Montvalezan community consists of 44 hamlets and 14 chapels
Montvalezan community is located in the heart of the High Tarentaise mountains, in Savoy department. It spans on the southern side over 2590 hectares, from 850m to 2900m. Its territory is part of La Vanoise National Park outskirts. The commune consists of 44 hamlets, only 34 of them are inhabited. It has a population of 692 inhabitants. There are 11000 beds intended for tourists in La Rosière. For many years and expecially on Sundays, the liveliest village was the county town, where a parish building complex is : a tower, a church and a presbytery. The tower, built in 1674, is classified as Historic Monument. It was an outbuilding of the Petit-Saint-Bernard Hospice, attended at times by canons. Saint Jean-Baptiste church was consecrated in 1688 during the expansion period of baroque art in High Tarentaise. It is now open to the public every Thursday from 4PM till 6PM in July and August.
Hamlets
Wood, stones and "lauzes" - schist roof slates - are the basics of traditional Savoyard architecture. Lauzes are extracted from the 2300m high quarry, summer time only, then carried on foot to the construction sites. The many hamlets along "La Route des villages" are the best evidence of this traditional architecture. In every village, houses built either on a ledge or against the hillside are tightly packed around a small rustic chapel.
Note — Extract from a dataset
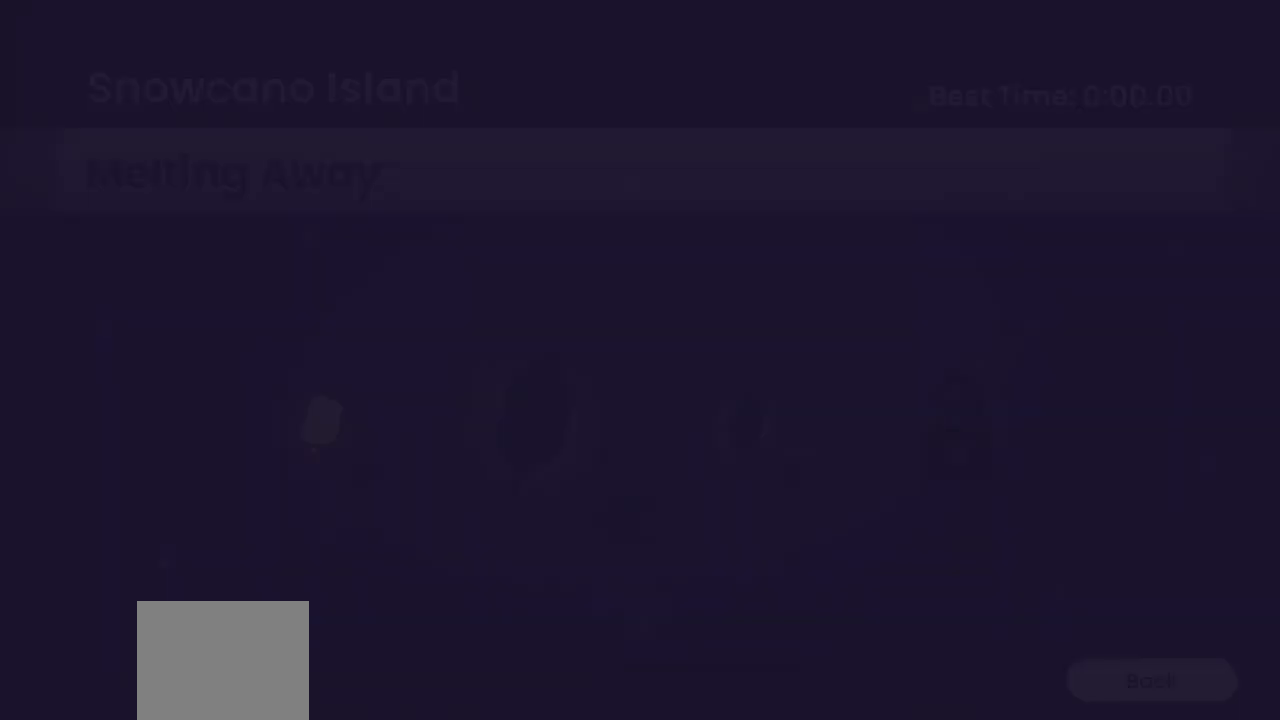
{"buttons": [], "left_stick": "center", "right_stick": "center", "events": []}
Sturdy, practical and harmonious, they are well adapted to the harshness of the alpine weather. Thick dry stone walls are capped by a robust wooden frame that can bear the heavy weight of roof slabs and snow. Designed at first for agricultural purposes, traditional dwellings have been restored and rearranged to allow permanent, seasonal and touristic living.
Chapels
The 14 chapels of Montvalezan commune are a recognized heritage, witness of the past. Most of them built during the 17th century, or even before, they were constructed by our ancestors, to thank for a blessing, to express their faith or to tell about their lives, their suffering and their hopes. These secondary places of worship (churches being the primary ones) are located in the village's centre.
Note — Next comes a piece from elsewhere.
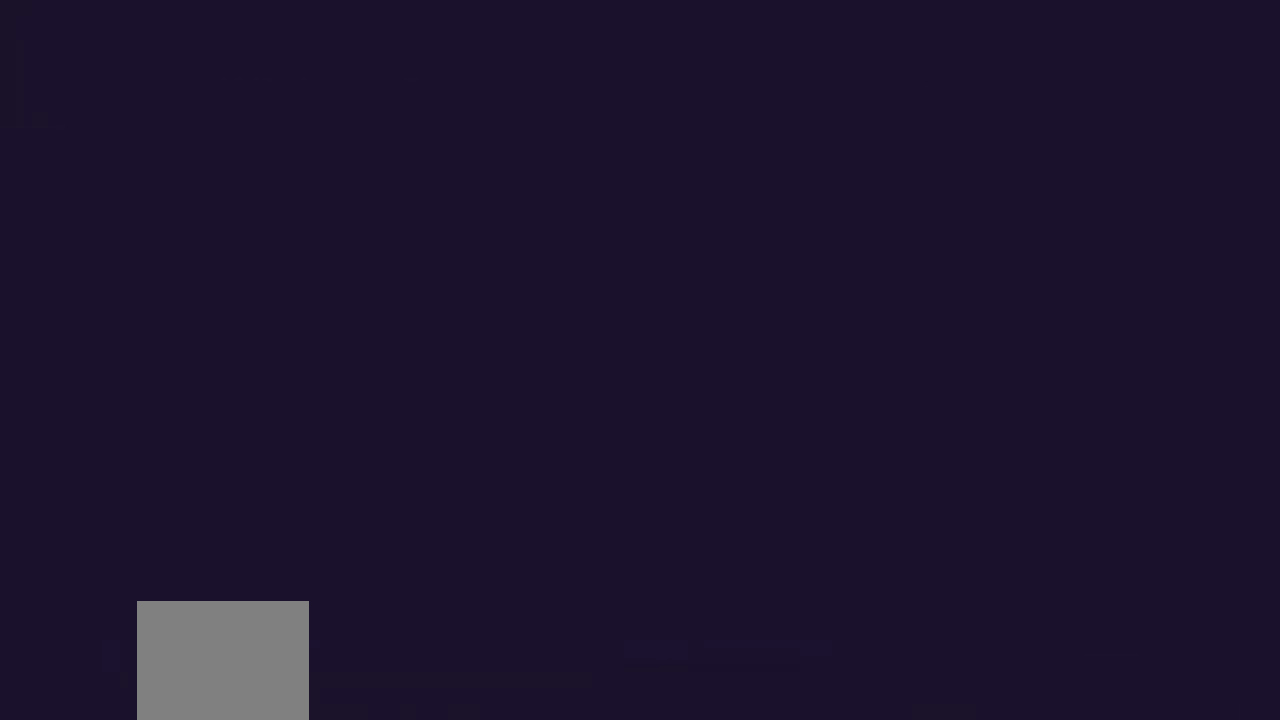
{"buttons": [], "left_stick": "center", "right_stick": "center", "events": []}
Each of these 14 chapels is dedicated to a saint : named after a donor, or a well-known or local saint :
Le Champ : Notre-Dame de Fourvière
La Rochette : Notre-Dame de la Pitié
Le Griotteray : Saint-Joseph
Le Solliet : Sainte-Barbe
Le Villaret : Saint-André
Le Crey : Notre-Dame de Liesse
Les Moulins : Saint-Martin
Le Mousselard : Saint-Barthélémy
Les Laix : Saint-Roch
Le Châtelard : Saint-Alexis et Saint-Michel
La Combaz : Saint-Jacques
Hauteville : Sainte-Anne
La Rosière : Sainte Jeanne d’Arc.
The Chapel Association
Since 1993, this association restores all chapels in collaboration with elected representatives. Works are undergone by volunteers, or thanks to donations and local subsidies by paid craftsmen.
Coup de coeur : Chatelard's chapel
This chapel towers over the High Tarentaise valley at an altitude of 1500m in the village of Chatelard (whose etymology would be "castellarium" : a concentration of houses around a castle).
The small chapel that existed in 1633 was rebuilt in 1869, enhanced and decorated in 1914. It suffered from bombings in 1944, so it was again restored. Like most of churches/chapels on high ground, it is mainly dedicated to Saint-Michel.
Its steeple keeps the oldest bell of the commune, it was melted in 1559 and moved from Montvalezan to Châtelard in order to stay beyond revolutionary troops' reach. Even though processions, blessings, mess and weddings no longer take place in it, the chapel's Angelus bell still sets the pace of Montvalezan inhabitants.